El instinto de maternidad, hijo mío querido, es algo mucho menos abstruso de lo que la gente piensa, algo mucho más fácil, quizá, de adivinar que de entender. El instinto de maternidad, Eliacim, se pinta con frecuencia de purpurina o de humo para no tener que dar, desvergonzadamente, la cara. El instinto de maternidad, hijo, es algo que parece ser que conviene ocultar, algo que debe velarse con pudor.

La araña, hijo mío, que es, entre todos los animales, el que más agudizado presenta el instinto de maternidad, se disfraza con frecuencia de flor de las praderas o de ciervo del bosque para no verse obligada a tener que explicar a cada paso sus raras costumbres.

Entre las mujeres, Eliacim, y tu madre lo es desde hace ya bastantes años, el instinto de maternidad viene ocultándose bajo el opaco barniz de la buena educación. Probablemente está mal, pero es así.

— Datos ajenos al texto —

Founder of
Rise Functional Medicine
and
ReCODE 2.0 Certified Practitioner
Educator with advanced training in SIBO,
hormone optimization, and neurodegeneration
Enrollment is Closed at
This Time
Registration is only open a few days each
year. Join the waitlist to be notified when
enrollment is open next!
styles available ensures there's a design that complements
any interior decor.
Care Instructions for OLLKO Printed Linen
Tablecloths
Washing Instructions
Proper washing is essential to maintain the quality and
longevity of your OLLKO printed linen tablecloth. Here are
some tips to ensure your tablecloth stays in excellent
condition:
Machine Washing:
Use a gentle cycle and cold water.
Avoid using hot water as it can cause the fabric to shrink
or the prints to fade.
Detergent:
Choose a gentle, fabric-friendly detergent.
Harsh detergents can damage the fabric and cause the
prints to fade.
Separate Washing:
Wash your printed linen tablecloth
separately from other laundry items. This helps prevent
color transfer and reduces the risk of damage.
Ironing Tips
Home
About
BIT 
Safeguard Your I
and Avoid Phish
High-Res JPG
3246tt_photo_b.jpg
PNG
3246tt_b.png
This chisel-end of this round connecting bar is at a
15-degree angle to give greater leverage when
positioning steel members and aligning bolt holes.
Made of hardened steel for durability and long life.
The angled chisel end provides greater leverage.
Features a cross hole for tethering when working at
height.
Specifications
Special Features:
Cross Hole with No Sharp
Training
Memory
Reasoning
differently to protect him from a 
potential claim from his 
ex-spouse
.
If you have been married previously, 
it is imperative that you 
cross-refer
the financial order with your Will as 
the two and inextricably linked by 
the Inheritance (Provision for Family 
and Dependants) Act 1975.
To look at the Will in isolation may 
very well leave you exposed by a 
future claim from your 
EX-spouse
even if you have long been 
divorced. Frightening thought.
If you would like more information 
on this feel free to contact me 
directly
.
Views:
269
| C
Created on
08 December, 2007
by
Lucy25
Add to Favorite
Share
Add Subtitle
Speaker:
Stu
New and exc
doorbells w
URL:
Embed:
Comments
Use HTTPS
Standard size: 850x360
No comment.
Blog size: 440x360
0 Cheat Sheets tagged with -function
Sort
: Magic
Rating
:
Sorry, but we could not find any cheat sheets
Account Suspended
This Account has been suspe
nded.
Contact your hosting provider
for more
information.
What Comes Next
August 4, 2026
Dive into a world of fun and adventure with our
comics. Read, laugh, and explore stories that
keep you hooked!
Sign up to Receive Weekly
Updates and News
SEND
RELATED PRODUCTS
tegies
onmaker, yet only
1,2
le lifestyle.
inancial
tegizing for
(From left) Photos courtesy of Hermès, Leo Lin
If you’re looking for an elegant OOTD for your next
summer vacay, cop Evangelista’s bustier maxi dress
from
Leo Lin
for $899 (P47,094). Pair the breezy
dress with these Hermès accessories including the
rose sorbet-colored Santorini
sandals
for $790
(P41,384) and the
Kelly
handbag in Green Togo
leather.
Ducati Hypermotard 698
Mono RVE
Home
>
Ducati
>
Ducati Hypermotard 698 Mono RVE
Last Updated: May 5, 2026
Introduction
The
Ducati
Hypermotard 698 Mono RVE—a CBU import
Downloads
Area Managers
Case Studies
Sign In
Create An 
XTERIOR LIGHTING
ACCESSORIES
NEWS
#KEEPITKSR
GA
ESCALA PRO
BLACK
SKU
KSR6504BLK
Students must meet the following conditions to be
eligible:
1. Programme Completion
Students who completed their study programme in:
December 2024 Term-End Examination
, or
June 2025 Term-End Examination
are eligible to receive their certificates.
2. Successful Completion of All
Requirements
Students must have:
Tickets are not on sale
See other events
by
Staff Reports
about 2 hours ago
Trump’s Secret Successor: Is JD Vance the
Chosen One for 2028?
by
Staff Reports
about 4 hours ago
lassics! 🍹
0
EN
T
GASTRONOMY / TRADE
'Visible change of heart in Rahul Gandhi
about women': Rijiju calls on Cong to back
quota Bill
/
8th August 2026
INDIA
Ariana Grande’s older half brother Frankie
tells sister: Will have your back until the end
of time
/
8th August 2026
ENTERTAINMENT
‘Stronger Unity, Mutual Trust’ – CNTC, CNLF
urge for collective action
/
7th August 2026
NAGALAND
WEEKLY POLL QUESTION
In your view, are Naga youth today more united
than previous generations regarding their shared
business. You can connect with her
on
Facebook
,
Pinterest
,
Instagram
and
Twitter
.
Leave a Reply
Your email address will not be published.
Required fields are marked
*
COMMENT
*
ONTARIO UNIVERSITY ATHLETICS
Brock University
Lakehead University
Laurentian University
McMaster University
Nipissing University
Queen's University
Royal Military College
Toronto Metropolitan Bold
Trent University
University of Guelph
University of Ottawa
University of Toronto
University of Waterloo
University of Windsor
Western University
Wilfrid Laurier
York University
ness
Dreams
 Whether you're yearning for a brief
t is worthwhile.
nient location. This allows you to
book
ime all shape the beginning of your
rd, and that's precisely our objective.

Yo noté, no se lo digas a nadie, que no podía sustraerme al instinto de maternidad, el mismo día que tú estrenaste tu primer pantalón largo, un pantalón gris príncipe de Gales con el que estabas resplandeciente.

Hasta entonces, siempre había pensado que el instinto de maternidad era un tópico para uso de señoras casadas de la clase media de abajo.